**EXERCISE:** Report the count of lines below in which the string "There" occurs; include nothing else.
==== INPUT RECORDS ====
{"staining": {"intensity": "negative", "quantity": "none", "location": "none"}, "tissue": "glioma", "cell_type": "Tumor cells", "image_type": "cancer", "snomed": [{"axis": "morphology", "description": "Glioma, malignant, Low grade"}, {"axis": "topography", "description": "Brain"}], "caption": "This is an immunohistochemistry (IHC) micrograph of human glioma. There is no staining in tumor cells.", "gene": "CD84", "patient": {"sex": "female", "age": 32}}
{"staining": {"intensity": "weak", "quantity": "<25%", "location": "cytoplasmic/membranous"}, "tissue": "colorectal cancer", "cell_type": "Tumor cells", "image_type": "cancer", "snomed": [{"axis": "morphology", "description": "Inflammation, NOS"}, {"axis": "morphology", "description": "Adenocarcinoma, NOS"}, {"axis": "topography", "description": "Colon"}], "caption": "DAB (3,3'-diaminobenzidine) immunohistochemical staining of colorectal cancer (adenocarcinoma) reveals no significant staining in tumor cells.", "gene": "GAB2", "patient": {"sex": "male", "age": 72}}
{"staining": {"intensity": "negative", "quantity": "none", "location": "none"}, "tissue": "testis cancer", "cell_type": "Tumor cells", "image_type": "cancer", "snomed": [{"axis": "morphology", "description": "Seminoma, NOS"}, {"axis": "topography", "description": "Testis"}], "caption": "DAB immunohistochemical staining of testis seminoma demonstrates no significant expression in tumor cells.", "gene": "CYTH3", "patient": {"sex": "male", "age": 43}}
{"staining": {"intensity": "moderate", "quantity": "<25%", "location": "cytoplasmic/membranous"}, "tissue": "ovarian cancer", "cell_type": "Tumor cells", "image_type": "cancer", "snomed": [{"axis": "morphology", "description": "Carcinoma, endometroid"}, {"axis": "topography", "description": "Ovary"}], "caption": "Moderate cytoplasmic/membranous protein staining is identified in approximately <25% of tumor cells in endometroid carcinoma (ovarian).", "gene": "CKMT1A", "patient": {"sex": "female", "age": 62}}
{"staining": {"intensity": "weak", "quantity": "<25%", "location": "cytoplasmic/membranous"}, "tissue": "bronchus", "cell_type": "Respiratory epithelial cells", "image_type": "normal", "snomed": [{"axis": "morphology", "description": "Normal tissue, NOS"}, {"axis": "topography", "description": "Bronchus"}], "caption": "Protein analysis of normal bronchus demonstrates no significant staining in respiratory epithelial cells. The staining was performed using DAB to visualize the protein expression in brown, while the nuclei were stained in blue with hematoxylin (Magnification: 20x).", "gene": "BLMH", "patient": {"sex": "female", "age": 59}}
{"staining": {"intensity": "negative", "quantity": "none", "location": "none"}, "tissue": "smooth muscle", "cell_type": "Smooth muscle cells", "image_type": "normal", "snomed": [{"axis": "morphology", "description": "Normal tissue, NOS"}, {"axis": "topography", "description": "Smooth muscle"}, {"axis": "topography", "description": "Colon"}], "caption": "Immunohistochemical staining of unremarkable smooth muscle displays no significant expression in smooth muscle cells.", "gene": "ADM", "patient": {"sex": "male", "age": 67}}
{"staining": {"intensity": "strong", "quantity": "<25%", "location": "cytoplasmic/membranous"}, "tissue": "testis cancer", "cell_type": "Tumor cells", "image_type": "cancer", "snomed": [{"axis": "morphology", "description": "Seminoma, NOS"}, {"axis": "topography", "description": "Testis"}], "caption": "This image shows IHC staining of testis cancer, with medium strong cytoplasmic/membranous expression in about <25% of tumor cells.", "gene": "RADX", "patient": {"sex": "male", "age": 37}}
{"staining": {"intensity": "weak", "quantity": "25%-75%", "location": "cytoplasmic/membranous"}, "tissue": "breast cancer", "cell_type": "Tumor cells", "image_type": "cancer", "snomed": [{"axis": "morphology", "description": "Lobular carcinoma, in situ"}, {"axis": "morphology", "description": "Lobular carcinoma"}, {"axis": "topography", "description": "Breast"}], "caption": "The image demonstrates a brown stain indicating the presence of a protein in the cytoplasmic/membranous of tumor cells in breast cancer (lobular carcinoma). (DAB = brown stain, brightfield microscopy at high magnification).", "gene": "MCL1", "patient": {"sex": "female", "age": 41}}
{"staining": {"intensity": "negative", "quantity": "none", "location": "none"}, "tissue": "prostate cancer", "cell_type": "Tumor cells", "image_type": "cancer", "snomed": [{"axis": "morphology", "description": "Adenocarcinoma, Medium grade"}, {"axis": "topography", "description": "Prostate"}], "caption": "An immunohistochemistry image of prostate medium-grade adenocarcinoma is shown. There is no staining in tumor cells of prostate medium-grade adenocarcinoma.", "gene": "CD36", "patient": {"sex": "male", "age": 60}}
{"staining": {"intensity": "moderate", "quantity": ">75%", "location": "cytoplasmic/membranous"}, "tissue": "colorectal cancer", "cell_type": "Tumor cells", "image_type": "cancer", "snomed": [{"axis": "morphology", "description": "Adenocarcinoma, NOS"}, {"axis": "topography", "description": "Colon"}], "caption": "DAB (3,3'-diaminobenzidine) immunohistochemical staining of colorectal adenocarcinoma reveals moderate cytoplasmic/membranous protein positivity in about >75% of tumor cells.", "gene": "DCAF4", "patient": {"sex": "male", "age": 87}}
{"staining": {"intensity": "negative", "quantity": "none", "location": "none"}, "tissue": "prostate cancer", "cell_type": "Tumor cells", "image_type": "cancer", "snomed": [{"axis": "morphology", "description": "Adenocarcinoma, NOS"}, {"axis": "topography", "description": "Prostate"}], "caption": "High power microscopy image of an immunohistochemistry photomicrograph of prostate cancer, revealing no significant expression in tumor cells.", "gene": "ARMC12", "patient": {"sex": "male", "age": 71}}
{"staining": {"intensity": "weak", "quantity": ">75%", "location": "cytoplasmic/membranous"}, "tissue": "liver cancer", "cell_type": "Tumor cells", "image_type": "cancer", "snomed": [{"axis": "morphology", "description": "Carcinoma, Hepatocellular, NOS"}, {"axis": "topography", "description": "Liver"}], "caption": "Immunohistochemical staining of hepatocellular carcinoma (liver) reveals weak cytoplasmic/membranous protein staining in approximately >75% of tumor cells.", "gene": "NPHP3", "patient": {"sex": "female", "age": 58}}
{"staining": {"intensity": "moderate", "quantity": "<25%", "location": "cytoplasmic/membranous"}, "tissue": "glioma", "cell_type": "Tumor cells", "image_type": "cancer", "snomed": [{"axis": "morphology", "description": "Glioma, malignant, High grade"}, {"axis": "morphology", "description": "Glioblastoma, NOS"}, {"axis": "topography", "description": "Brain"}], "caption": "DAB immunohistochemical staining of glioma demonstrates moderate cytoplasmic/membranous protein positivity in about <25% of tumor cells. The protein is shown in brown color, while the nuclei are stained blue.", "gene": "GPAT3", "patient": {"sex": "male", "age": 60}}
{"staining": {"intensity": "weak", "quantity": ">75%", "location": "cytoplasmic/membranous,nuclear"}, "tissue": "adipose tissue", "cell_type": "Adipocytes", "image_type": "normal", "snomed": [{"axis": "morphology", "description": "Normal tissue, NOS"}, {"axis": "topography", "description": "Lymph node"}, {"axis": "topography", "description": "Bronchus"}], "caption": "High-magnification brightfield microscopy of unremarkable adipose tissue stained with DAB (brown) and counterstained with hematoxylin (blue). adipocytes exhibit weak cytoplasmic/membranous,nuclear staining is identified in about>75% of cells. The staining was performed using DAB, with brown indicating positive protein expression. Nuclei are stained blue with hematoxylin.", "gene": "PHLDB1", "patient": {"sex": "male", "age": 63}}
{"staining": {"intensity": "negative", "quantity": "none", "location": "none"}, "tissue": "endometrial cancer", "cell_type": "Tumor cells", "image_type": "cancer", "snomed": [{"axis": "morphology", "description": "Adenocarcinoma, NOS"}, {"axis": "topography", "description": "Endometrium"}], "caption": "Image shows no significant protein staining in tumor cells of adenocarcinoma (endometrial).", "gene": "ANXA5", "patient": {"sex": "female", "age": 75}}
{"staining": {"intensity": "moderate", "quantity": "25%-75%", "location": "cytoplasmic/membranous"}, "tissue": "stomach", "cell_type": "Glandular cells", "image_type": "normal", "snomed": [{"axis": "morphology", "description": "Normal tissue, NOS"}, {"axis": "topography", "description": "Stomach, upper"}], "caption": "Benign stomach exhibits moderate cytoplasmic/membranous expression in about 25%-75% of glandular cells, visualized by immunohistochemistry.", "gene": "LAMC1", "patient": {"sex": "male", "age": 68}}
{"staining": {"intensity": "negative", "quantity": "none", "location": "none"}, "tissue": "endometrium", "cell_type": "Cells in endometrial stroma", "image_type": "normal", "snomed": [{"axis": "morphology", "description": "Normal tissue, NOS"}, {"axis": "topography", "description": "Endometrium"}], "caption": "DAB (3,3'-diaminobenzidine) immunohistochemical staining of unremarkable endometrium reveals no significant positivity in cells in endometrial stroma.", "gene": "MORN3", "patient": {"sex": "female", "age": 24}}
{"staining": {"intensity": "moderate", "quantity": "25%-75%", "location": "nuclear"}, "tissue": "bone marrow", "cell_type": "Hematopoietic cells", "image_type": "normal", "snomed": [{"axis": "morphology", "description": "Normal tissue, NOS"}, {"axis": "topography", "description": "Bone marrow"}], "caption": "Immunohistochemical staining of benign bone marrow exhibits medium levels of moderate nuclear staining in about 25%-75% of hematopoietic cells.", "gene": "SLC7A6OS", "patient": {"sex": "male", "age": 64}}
====
**SOLUTION TO THE PROBLEM:** 2